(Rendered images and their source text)
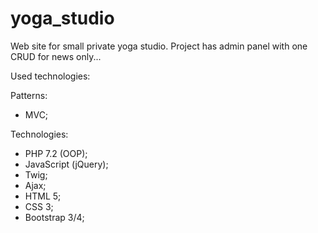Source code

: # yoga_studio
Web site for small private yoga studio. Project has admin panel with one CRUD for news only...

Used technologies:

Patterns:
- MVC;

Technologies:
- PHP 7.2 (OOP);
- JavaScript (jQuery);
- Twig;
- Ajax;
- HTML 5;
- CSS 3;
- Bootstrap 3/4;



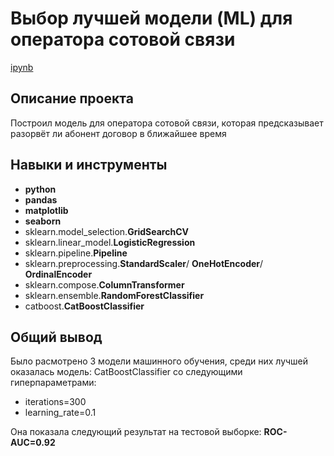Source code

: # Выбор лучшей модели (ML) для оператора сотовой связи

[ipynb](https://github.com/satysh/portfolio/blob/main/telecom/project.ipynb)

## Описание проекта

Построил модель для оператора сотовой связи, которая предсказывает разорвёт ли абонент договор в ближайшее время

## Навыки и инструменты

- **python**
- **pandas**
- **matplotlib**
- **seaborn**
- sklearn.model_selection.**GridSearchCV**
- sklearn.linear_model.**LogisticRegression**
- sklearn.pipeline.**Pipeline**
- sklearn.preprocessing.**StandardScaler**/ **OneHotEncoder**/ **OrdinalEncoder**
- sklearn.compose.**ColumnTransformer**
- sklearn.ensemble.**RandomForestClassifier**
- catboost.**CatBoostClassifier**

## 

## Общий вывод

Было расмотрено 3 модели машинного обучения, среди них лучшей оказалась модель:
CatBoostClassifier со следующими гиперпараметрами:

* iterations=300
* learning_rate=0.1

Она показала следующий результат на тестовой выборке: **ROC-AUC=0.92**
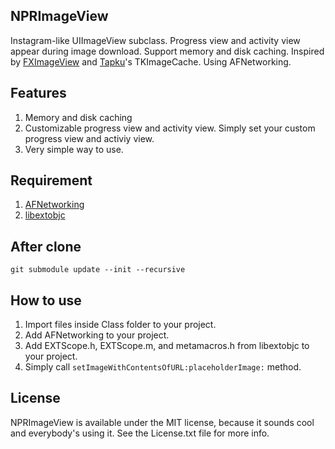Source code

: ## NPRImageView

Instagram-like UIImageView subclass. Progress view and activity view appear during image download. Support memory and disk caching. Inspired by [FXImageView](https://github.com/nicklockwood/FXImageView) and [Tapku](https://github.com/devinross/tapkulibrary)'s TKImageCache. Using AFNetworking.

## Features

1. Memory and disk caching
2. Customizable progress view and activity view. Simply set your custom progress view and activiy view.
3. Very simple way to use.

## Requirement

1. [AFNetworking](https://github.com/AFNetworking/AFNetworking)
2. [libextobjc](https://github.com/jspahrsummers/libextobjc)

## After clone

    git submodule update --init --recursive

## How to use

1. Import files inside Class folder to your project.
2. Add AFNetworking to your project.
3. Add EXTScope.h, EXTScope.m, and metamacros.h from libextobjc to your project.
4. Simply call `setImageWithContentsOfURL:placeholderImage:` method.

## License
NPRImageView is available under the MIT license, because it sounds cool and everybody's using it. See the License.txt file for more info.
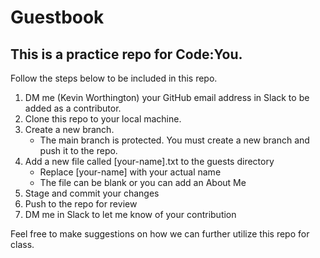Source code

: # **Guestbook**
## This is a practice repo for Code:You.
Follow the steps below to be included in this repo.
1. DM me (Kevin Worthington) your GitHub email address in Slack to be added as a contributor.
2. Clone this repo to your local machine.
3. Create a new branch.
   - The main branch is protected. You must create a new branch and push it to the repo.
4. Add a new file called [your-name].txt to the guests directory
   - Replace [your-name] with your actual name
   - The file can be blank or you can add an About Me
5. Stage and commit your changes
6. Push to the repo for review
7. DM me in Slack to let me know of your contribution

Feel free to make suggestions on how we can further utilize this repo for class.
* * *
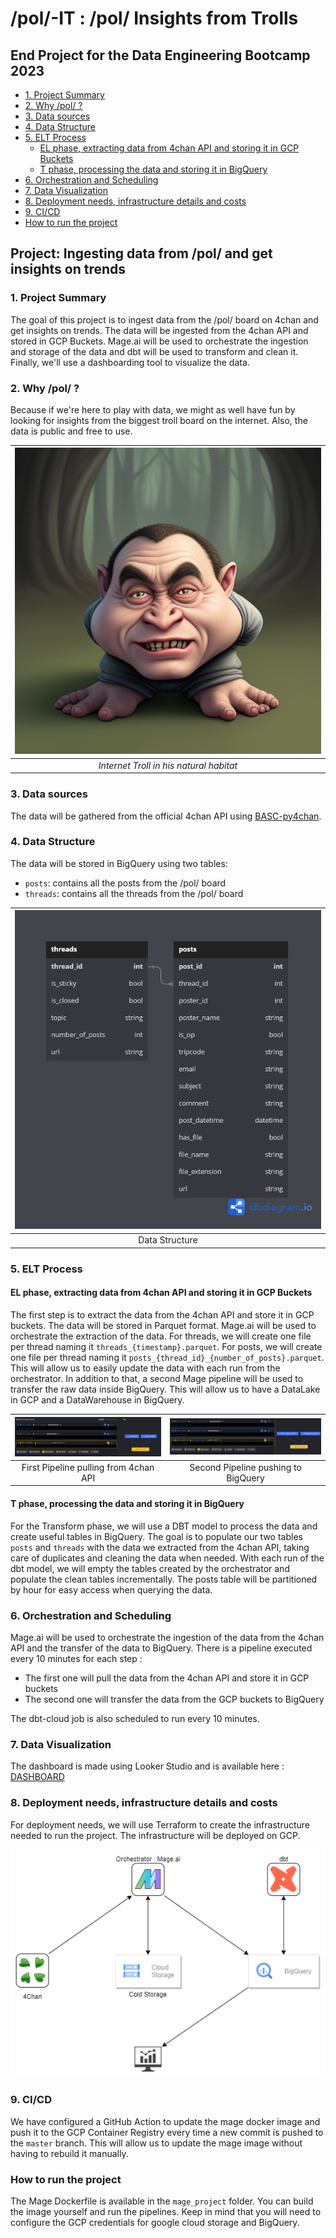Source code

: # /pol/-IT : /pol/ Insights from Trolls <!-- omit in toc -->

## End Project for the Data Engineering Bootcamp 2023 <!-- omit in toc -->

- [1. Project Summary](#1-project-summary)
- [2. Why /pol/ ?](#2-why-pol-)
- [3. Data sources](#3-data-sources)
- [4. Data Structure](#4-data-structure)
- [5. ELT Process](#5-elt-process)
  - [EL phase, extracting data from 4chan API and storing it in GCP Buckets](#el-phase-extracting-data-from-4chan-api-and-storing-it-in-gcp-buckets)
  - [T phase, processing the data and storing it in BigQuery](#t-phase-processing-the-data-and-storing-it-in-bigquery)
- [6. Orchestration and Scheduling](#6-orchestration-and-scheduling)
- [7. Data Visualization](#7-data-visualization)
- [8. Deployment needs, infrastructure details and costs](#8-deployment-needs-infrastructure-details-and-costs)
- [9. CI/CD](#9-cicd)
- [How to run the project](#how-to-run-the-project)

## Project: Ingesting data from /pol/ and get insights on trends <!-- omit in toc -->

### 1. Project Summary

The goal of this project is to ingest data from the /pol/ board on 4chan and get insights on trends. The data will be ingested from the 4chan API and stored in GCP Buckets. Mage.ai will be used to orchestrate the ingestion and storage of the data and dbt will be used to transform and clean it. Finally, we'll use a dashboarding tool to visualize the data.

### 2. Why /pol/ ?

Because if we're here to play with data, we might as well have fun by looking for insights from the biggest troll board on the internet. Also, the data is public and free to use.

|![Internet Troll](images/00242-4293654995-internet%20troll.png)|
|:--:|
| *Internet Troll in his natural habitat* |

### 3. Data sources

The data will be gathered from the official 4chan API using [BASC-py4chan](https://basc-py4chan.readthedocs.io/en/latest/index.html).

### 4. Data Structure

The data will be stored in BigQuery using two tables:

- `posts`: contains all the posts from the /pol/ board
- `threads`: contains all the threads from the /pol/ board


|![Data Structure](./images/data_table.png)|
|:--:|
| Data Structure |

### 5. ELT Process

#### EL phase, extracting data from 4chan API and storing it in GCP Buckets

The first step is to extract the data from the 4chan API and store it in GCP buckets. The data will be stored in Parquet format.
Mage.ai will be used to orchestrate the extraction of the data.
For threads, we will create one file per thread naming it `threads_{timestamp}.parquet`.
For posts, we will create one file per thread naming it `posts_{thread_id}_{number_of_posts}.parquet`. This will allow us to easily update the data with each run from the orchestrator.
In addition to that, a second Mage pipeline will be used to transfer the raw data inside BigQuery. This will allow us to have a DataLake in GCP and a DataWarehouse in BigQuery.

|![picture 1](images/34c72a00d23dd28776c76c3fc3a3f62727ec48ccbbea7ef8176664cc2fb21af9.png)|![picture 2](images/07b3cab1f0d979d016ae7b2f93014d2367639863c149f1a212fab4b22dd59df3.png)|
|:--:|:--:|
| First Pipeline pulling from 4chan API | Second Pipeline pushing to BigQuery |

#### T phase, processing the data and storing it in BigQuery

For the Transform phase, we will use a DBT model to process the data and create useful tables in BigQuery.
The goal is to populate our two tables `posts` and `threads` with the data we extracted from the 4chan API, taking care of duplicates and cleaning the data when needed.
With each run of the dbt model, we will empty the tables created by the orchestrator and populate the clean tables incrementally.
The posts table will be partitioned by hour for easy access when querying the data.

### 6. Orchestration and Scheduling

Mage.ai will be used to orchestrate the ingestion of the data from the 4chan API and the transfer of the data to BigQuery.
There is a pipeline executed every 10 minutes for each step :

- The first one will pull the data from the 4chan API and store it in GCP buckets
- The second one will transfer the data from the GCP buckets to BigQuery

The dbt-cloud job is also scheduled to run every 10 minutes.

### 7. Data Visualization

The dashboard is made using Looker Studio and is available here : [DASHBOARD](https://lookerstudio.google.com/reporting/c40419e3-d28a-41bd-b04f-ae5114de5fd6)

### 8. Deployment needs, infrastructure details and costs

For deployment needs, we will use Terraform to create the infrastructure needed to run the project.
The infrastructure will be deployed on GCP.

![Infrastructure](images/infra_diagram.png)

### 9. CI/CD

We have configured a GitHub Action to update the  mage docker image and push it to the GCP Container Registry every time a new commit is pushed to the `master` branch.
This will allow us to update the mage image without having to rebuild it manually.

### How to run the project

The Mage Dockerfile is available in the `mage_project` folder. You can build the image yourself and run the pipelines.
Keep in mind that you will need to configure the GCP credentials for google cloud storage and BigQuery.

• What you should do:
Retype the lines starting at the one containing "The first step" and ending at the one containing "For posts, we", both included, with no changes.

• Result of this task:
The first step is to extract the data from the 4chan API and store it in GCP buckets. The data will be stored in Parquet format.
Mage.ai will be used to orchestrate the extraction of the data.
For threads, we will create one file per thread naming it `threads_{timestamp}.parquet`.
For posts, we will create one file per thread naming it `posts_{thread_id}_{number_of_posts}.parquet`. This will allow us to easily update the data with each run from the orchestrator.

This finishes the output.